Professional ratings
Review scores
| Source | Rating |
| AllMusic | Star |
| The Independent | Star |
| Los Angeles Times | Star Half star |
| Robert Christgau | (2-star Honorable Mention) |

==Commercial performance==
Levert.Sweat.Gill opened and peaked at number 4 on the US Billboard 200 and number 2 on the US Top R&B/Hip-Hop Albums, with first week sales of 138,000 copies. It was certified gold and platinum by the Recording Industry Association of America (RIAA) on December 12, 1997, and was later awarded double platinum on May 23, 2003, recognizing shipments of 2 million units. Levert.Sweat.Gill also reached the top 40 in the Netherlands, peaking at number 35 on the Dutch Albums Chart.

== Track listing ==

Notes
- denotes co-producer
Samples
- "You Got Me" contains a sample from "Behind the Groove" as performed by Teena Marie.
- "Curious" contains a sample from "Curious" as performed by Midnight Star.

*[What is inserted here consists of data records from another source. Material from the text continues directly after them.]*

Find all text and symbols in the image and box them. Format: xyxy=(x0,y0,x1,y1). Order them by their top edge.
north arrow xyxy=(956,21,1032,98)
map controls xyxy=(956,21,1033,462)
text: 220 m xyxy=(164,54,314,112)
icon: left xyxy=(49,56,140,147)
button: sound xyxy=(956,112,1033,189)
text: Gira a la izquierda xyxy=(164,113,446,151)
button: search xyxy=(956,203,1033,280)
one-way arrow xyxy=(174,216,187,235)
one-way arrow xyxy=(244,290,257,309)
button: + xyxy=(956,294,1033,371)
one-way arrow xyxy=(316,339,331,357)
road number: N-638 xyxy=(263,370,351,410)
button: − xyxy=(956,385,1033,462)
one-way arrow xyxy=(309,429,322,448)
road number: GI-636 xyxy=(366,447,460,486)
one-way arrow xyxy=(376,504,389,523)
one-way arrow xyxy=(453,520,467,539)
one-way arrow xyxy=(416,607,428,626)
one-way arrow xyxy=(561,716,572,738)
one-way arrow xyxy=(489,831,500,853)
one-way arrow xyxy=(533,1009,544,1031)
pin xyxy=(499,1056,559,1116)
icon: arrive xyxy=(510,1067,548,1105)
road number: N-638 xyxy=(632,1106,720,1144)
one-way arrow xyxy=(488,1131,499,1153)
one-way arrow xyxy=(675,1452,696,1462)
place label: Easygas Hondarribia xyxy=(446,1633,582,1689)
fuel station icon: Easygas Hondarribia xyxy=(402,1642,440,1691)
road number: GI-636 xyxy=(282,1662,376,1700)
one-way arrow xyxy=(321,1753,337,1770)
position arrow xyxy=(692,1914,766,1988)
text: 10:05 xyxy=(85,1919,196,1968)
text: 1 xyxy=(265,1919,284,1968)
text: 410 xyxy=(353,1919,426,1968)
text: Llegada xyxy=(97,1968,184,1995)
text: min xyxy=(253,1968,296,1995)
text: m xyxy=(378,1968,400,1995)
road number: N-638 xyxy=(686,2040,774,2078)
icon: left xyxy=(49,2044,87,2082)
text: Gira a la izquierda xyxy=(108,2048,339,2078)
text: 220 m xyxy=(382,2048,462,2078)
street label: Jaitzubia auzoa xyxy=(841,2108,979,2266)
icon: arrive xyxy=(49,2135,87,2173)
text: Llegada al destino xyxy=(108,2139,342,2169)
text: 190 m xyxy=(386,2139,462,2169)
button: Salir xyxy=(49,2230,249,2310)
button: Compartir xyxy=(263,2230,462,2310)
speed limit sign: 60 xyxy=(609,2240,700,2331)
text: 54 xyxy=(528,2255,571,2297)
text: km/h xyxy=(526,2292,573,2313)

Levert.Sweat.Gill track listing
| No. | Title | Writer(s) | Producer(s) | Length |
|---|---|---|---|---|
| 1. | "Door #1" | Gerald Levert; Keith Sweat; Edwin "Tony" Nicholas; | Levert; Nicholas; | 5:02 |
| 2. | "Round and Round" | Sweat; Nicholas; | Sweat | 5:03 |
| 3. | "You Got Me" (featuring The Lox) | Sean "Puffy" Combs; Daron Jones; David Styles; Levert; Jason Phillips; Jeffrey Walker; Johnny Gill; Ron Lawrence; Karen Anderson; Michael Keith; Quinnes Parker; Marvin Scandrick; Richard Rudolph; Teena Brocket; | Lawrence; Combs; | 4:24 |
| 4. | "Where Did I Go Wrong" (featuring Jermaine Dupri) | Dupri; Seal; | Dupri; Manuel Seal^{[a]}; | 4:02 |
| 5. | "My Body" | Antoinette Roberson; Allamby; Lincoln Browder; | Allamby | 4:07 |
| 6. | "All the Times" (featuring Faith Evans, Coko & Missy "Misdemeanor" Elliott) | Levert; Nicholas; Evans; | Levert; Nicholas; | 4:51 |
| 7. | "My Side of the Bed" | Levert; Nicholas; | Levert; Nicholas; Evans^{[a]}; | 5:04 |
| 8. | "Curious" (featuring LL Cool J, Busta Rhymes & MC Lyte) | Boaz Watson; Melvin Gentry; Bobby Lovelace; James Todd Smith; Trevor Smith; Lana Moorer; | Rashad Smith; Armando Colon^{[a]}; Sweat^{[a]}; | 4:19 |
| 9. | "Let a Playa Get His Freak On" (featuring Jazze Pha) | Sweat; Ken "F-Fam" Fambro; Phalon Alexander; | Pha; Sweat^{[a]}; | 4:57 |
| 10. | "Love Hurts" | Allen "Grip" Smith; Sweat; | Sweat | 5:10 |
| 11. | "Drove Me to Tears" | Levert; Nicholas; | Levert; Nicholas; | 4:35 |
| 12. | "Where Would We Go" | A. Smith; Sweat; | Sweat | 4:16 |
| Total length: |  |  |  | 55:48 |

==Charts==

===Weekly charts===

Weekly chart performance for Levert.Sweat.Gill
| Chart (1997–98) | Peak position |
|---|---|
| Dutch Albums (Album Top 100) | 35 |
| German Albums (Offizielle Top 100) | 87 |
| US Billboard 200 | 4 |
| US Top R&B/Hip-Hop Albums (Billboard) | 2 |

===Year-end charts===

Year-end chart performance for Levert.Sweat.Gill
| Chart (1998) | Position |
|---|---|
| US Billboard 200 | 45 |
| US Top R&B/Hip-Hop Albums (Billboard) | 5 |

==Certifications==

Certifications for Levert.Sweat.Gill
| Region | Certification | Certified units/sales |
| United States (RIAA) | 2× Platinum | 2,000,000^{^} |
^{^} Shipments figures based on certification alone.